# Lisbon July 25-27



## Solipold (Jul 13, 2013)

Hello,

I will be in Lisbon, July 25-27. I would be interested in meeting with a lawyer, a solicitor or an architect, if you know good ones, before I leave on the 28 to explore Central Portugal, in search of a house to buy. I am really not wealthy, but I could use a bit of advice.

If you, yourself (user of this forum) will have some free time and might be tempted to meet with me, I will gladly invite you for lunch. 

About me: A 45 years old Canadian man, who's been living in the former Soviet Union for the last 15 years, mostly in the Caucasus, but also in Russia. I've worked with Armenians, Georgians, Chechens, Ingush, Russians, Tatars, Abkhaz, etc. I am currently working as a Head of mission for Doctors Without Borders. I speak English, French, Russian, and Armenian. Now learning Portuguese!

:fingerscrossed:


----------



## canoeman (Mar 3, 2011)

Would suggest researching property, areas how to buy and what to look out for far more important at this stage than meeting with lawyer, a solicitor or an architect, in Lisbon, firstly because there outside the area your interested in and secondly it's cart before horse


----------



## Solipold (Jul 13, 2013)

Hello canoeman!

I hesitated before posting my request for such contacts, because it seemed to me this was putting the cart before the horse, just as you said, but everywhere I read that one would be wise to meet with a lawyer, a solicitor, and an architect before visiting even your first house... + there this other bit of wisdom: Pick a lawyer from a a region different from the region where you might buy your future property.

After some consideration, I decided it couldn't hurt to meet with a few people before my trip. Also, the possibility of finding a house that would require some works encouraged me to research costs, if only in the most general terms.

I certainly agree with you on this: At this stage what's most important is to discover the country, and compare one region with the other in terms of of what I like: More of this or that... etc. 

Thank you for your input! Very useful, as always!


----------



## travelling-man (Jun 17, 2011)

I'd agree with CM. 

You'll almost certainly be wasting your time and money if you tie up with lawyers/architects before you find your house.

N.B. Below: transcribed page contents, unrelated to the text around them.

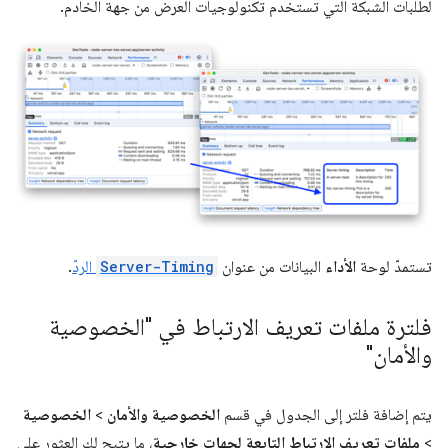
لطلبات الشبكة التي تستخدم تكنولوجيات العرض من جهة الخادم.
تستمدّ لوحة
الأداء
البيانات من عنوان
Server-Timing
الردّ
.
فلترة ملفات تعريف الارتباط في "الخصوصية
والأمان"
يتم إضافة فلتر إلى الجدول في قسم
الخصوصية والأمان
>
الخصوصية
>
ملفات تعريف الارتباط التابعة لجهات خارجية
، ما يتيح لك العثور على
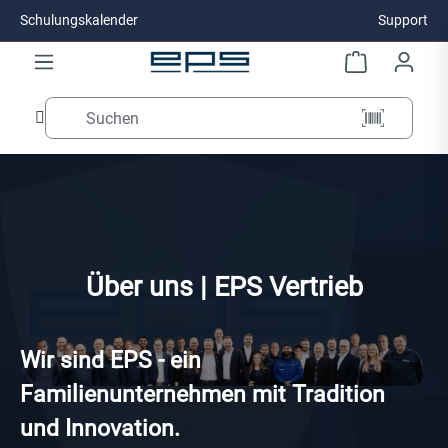
Schulungskalender
Support
Zum Hauptinhalt springen
Über uns | EPS Vertrieb
Wir sind EPS - ein
Familienunternehmen mit Tradition
und Innovation.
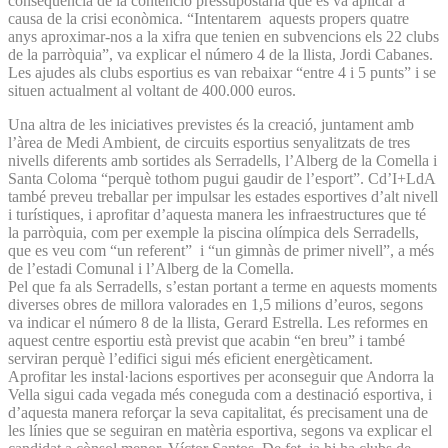
conseqüència de la contenció pressupostària que es va aplicar a
causa de la crisi econòmica. “Intentarem aquests propers quatre
anys aproximar-nos a la xifra que tenien en subvencions els 22 clubs
de la parròquia”, va explicar el número 4 de la llista, Jordi Cabanes.
Les ajudes als clubs esportius es van rebaixar “entre 4 i 5 punts” i se
situen actualment al voltant de 400.000 euros.
Una altra de les iniciatives previstes és la creació, juntament amb
l’àrea de Medi Ambient, de circuits esportius senyalitzats de tres
nivells diferents amb sortides als Serradells, l’Alberg de la Comella i
Santa Coloma “perquè tothom pugui gaudir de l’esport”. Cd’I+LdA
també preveu treballar per impulsar les estades esportives d’alt nivell
i turístiques, i aprofitar d’aquesta manera les infraestructures que té
la parròquia, com per exemple la piscina olímpica dels Serradells,
que es veu com “un referent” i “un gimnàs de primer nivell”, a més
de l’estadi Comunal i l’Alberg de la Comella.
Pel que fa als Serradells, s’estan portant a terme en aquests moments
diverses obres de millora valorades en 1,5 milions d’euros, segons
va indicar el número 8 de la llista, Gerard Estrella. Les reformes en
aquest centre esportiu està previst que acabin “en breu” i també
serviran perquè l’edifici sigui més eficient energèticament.
Aprofitar les instal·lacions esportives per aconseguir que Andorra la
Vella sigui cada vegada més coneguda com a destinació esportiva, i
d’aquesta manera reforçar la seva capitalitat, és precisament una de
les línies que se seguiran en matèria esportiva, segons va explicar el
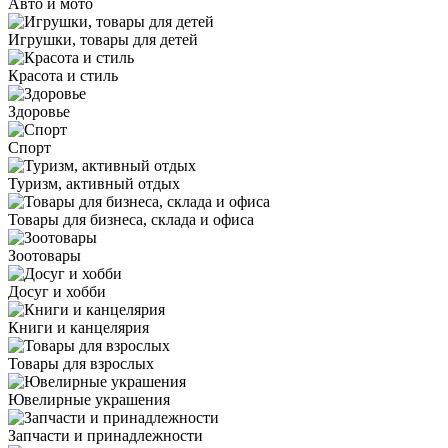
Авто и мото
Игрушки, товары для детей
Красота и стиль
Здоровье
Спорт
Туризм, активный отдых
Товары для бизнеса, склада и офиса
Зоотовары
Досуг и хобби
Книги и канцелярия
Товары для взрослых
Ювелирные украшения
Запчасти и принадлежности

It's not a problem to look at houses beforehand but not advisable to part with any money before talking to a lawyer & a builder etc. 

FWIW, we used local lawyers & builders and wouldn't hesitate to do so again. Their local knowledge was worth it's weight in gold.


----------



## Solipold (Jul 13, 2013)

OK I am convinced. 

//It's not a problem to look at houses beforehand but not advisable to part with any money before talking to a lawyer & a builder etc. //

That's what I was thinking anyway, before I started to doubt. 

Now I'll have time to visit the Museu Calouste Gulbenkian!


----------



## travelling-man (Jun 17, 2011)

Lots to see in Lisboa so you won't be bored.


----------